# TRECHO DO TEXTO:
══════════════════════════════
Dois dos mais antigos documentaristas em atividade na TV, Paula Saldanha e Roberto Werneck, hoje na Cultura, falam sobre os 25 anos de estrada e de produção independente

FERNANDA DANNEMANN
ENVIADA ESPECIAL AO RIO

DEPOIS DE 25 anos de produção independente ao lado do marido, o biólogo Roberto Werneck, 51, a jornalista Paula Saldanha, 49, contabiliza milhares de reportagens, mais de 90 mil fotos e de cem documentários -a maioria para o programa "Expedições", veiculado pela TVE e pela TV Cultura (domingos, 19h30). Saldanha falou ao TV Folha.

A produção independente é uma aventura de risco no Brasil?
É em qualquer lugar; no Brasil, muito mais, porque com a extensão territorial do país, as emissoras nacionais restringem o mercado. Faço um acordo com a Rede Brasil (TVE) e a Cultura (que são afinadas em termos de filosofia), mas não posso simultaneamente negociar com uma emissora comercial. E tem os custos do programa, já que o "Expedições" é produzido em viagens, e viajar dentro do Brasil é caríssimo. Até 1985, o formato também dificultava, porque não era permitido fazer denúncia.
Como era naquela época?
Tivemos muita censura. Um exemplo é o título "A Amazônia é Nossa", de 1979, além de sete minutos do próprio programa. Criticávamos a entrada de multinacionais na floresta, desmatamentos, queimadas e grilagem de terra.
Mas isso mudou.
Lentamente. No programa do último dia 22, falamos da grilagem de terra e da destruição de nascentes dos principais afluentes do rio São Francisco. Hoje preferimos apontar soluções, o que nos faz aprofundar a pesquisa e viajar mais. O programa é produzido em 15 dias e leva um mês pra ser editado.
Como é viver viajando?
Fascinante. Meu caçula está com 20 anos; quando comecei a viajar com o Roberto, ele tinha três. Tinha o esquema das avós e das madrinhas. Na adolescência, nossos três filhos reclamavam mais.
A produção independente que tem por tema a educação é mais fácil de fazer?
══════════════════════════════
# DADOS FORNECIDOS:
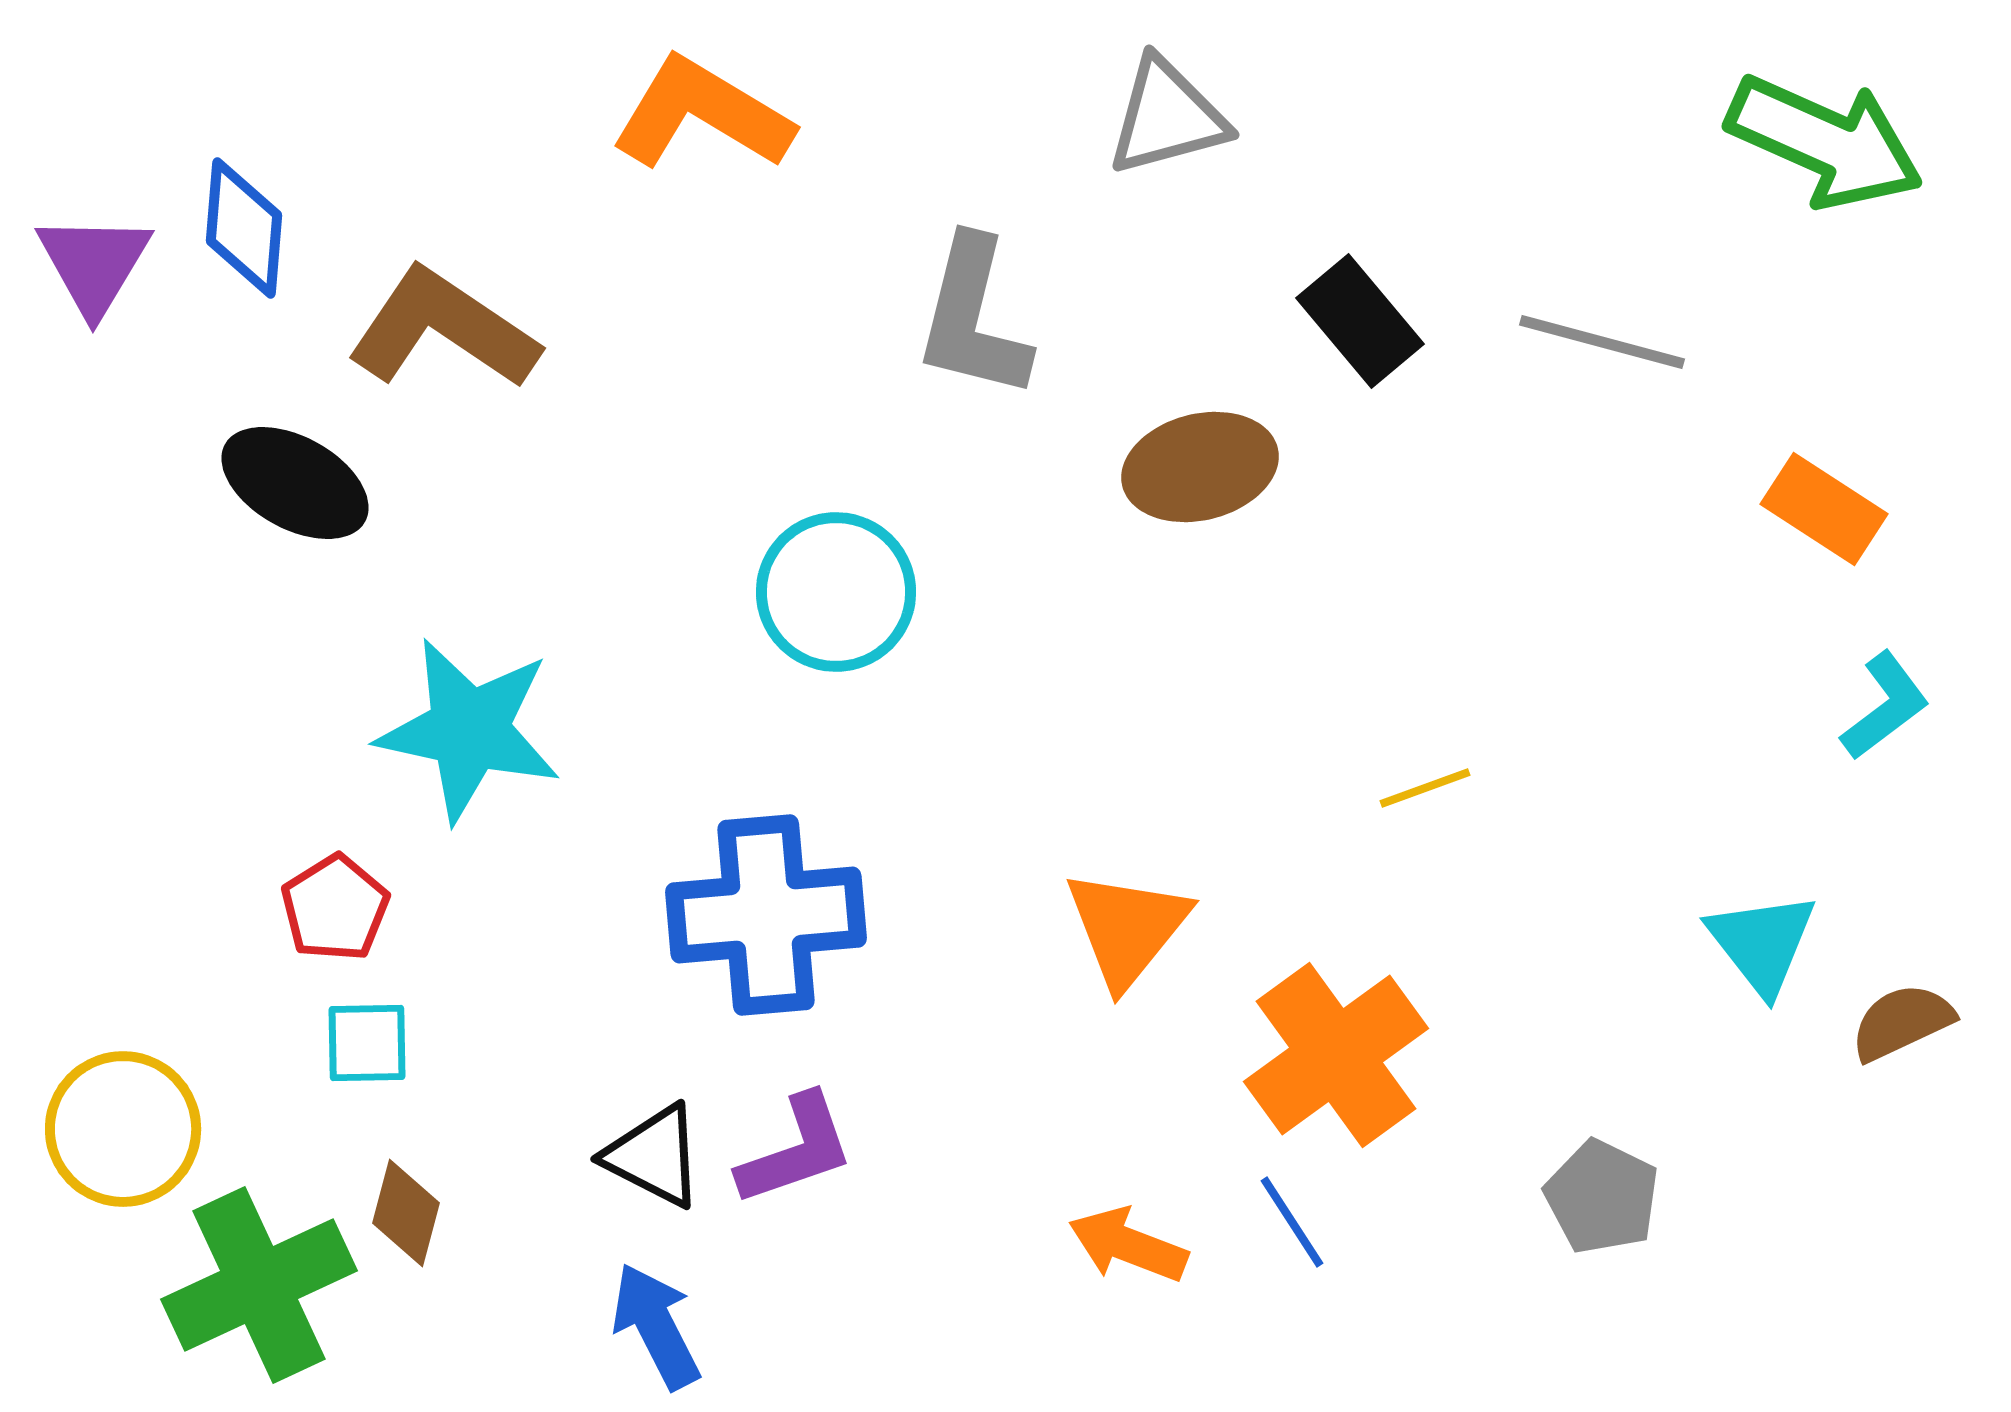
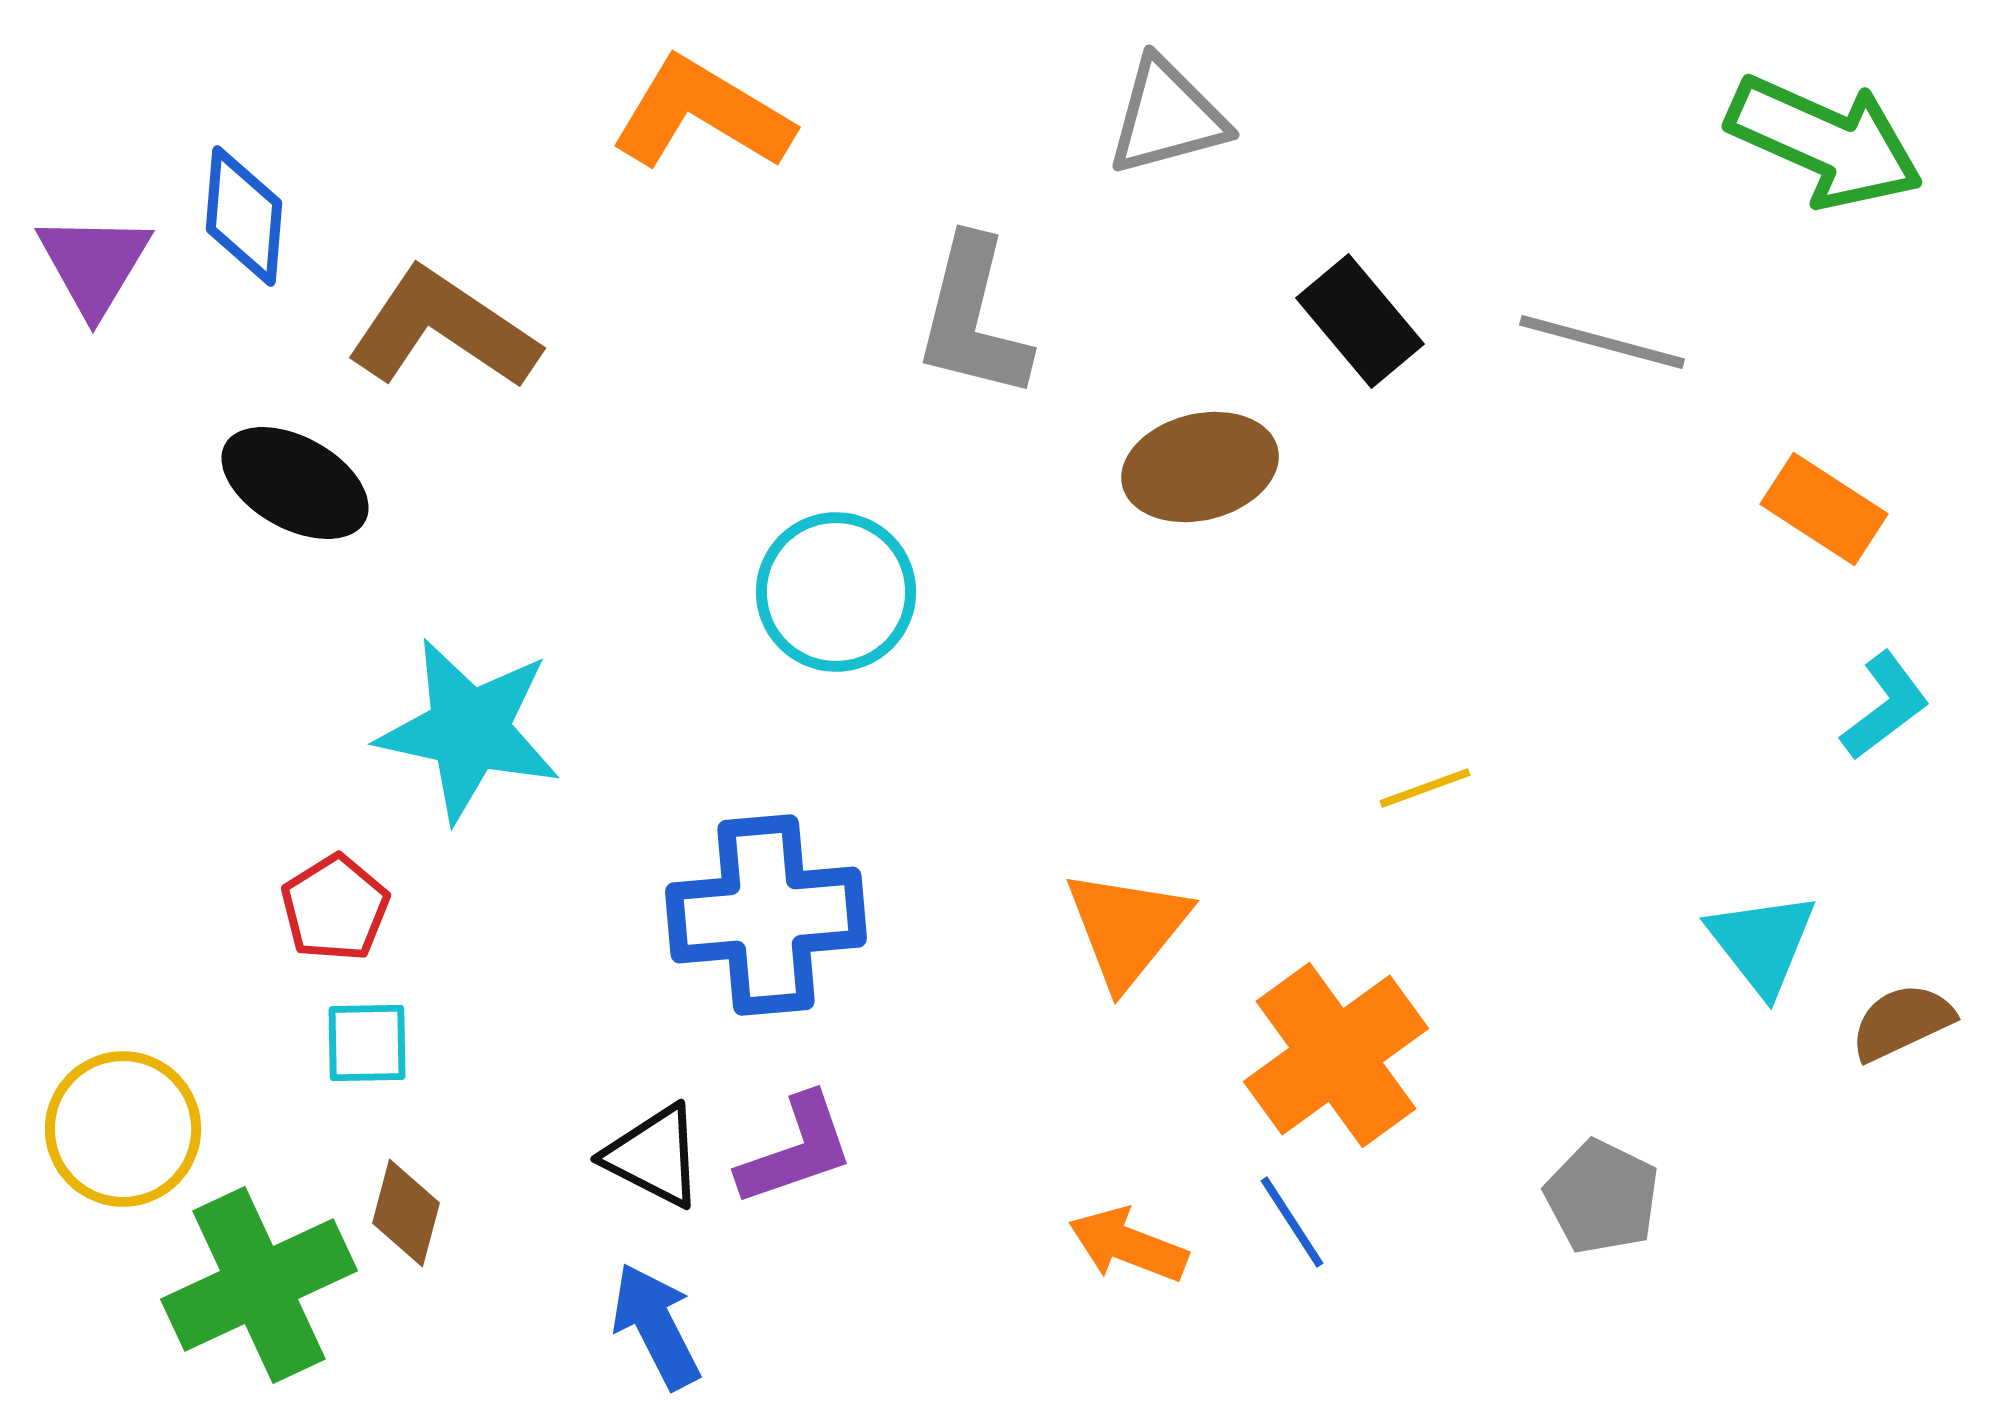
blue diamond: moved 12 px up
══════════════════════════════
# OBJETIVO:
Com base na entrevista com Paula Saldanha, responda:
1. Quantas fotos Paula Saldanha contabiliza após 25 anos de produção independente?
2. Qual título, de 1979, foi censurado?
3. Quanto tempo leva para o programa ser editado?

# RESPOSTA:
1. Mais de 90 mil fotos.
2. "A Amazônia é Nossa".
3. Um mês.